Rose B. Simpson was born in 1983 and raised in an Arts and Permaculture environment at Santa Clara Pueblo, New Mexico. She is a mixed-media artist working in ceramic sculpture, metal, fashion, painting, performance, installation, and most recently; custom cars. In 2007 she graduated with a BFA in Studio Arts from the Institute of American Indian Arts. In 2011 she graduated with an Honors MFA in Ceramics from the Rhode Island School of Design. Her work has been exhibited widely nationally and internationally, including at the Wheelwright Museum in Santa Fe, on view till October, 2019; at SITE Santa Fe (2008, 2015); the Heard Museum (2009, 2010); the Museum of Contemporary Native Art, Santa Fe (2010); the National Museum of the American Indian, Smithsonian (2008); and the Denver Art Museum in conjunction with the Native Artists Residency (2013). Her work is in many collections - including the Denver Art Museum, Museum of Fine Arts Boston, Clay Art Center, Heard Museum, Pomona College Museum of Art, and the Peabody Essex Museum. She is a member of the board of directors of Flowering Tree Permaculture Institute, located at the Santa Clara Pueblo. Living and working in Santa Clara, Simpson is a caretaker of one of the Institute’s sites—a classroom space and future model for sustainable living systems.

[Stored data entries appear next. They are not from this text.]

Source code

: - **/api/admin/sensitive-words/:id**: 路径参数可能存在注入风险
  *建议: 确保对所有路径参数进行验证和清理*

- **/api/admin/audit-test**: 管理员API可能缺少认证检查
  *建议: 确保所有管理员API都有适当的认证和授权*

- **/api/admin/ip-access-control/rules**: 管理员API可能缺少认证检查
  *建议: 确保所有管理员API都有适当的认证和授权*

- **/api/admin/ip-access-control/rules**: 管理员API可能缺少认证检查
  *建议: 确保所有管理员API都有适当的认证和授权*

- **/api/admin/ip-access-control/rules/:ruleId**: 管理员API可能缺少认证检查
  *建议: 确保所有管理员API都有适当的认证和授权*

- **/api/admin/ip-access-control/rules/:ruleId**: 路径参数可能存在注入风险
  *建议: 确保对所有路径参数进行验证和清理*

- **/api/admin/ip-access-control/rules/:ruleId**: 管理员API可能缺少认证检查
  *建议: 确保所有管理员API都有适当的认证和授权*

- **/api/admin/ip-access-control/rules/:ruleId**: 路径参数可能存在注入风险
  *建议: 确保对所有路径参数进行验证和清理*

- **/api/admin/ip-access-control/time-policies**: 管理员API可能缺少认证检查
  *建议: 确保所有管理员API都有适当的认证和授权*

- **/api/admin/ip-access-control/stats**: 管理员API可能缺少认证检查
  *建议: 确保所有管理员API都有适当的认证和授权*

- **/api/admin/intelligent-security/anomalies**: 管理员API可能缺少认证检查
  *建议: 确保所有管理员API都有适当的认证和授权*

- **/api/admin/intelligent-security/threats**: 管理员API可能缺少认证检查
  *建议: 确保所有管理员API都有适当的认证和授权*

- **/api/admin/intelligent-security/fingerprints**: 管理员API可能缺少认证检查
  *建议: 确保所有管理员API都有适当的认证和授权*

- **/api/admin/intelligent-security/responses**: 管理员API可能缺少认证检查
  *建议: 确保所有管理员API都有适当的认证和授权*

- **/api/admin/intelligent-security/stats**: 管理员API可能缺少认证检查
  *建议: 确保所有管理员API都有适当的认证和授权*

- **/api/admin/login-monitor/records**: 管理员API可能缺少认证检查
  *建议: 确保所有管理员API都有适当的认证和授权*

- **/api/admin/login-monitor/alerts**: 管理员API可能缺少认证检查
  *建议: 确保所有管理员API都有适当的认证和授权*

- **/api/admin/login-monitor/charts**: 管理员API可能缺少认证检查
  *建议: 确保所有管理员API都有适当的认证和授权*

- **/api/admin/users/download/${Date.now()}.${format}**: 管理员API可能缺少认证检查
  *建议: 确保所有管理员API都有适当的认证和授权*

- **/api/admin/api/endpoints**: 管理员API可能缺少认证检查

Maren Hassinger was born in Los Angeles in 1947. After studying dance and sculpture at Bennington College, she completed her MFA in Fiber Structure at UCLA. Now based in New York City, Hassinger uses everyday disposable and recycled materials—plastic bags, paper, and cardboard—to consider our relationship to nature and each other. We live in a time of inequality and vanishing resources, so Hassinger considers the precarious fate of people and nature. These issues inspire her work, which includes video, performance, installation, and objects. Hassinger has exhibited widely in the United States and abroad. She is the recipient of many awards including grants from the Louis Comfort Tiffany Foundation, Pollock-Krasner Foundation, Gottlieb Foundation, Anonymous was a Woman and a Lifetime Achievement Award from the Women’s Caucus for the Arts. In 2015, she had a major retrospective at Spelman College Museum of Art in Atlanta, Georgia with a catalog featuring 20 works that were recreated for the exhibition. In 2016, she and her daughter Ava Hassinger presented an exhibition at the Institute of Contemporary Art in Philadelphia as “Matriarch”. Hassinger’s work was included in a major exhibition of feminist artwork at the Brooklyn Museum of Art in 2017. In 2018, Hassinger participated in 3 solo exhibitions at Art & Practice in Los Angeles, the Baltimore Museum of Art and the Susan Inglett Gallery in New York. Maren's yearlong outdoor exhibition with the Studio Museum in Harlem, titled "Monuments" is currently on view in Harlem's Marcus Garvey Park until June 2019. Now Director Emeritus of the Rinehart School of Sculpture at MICA, Maren directed the program for more than twenty years.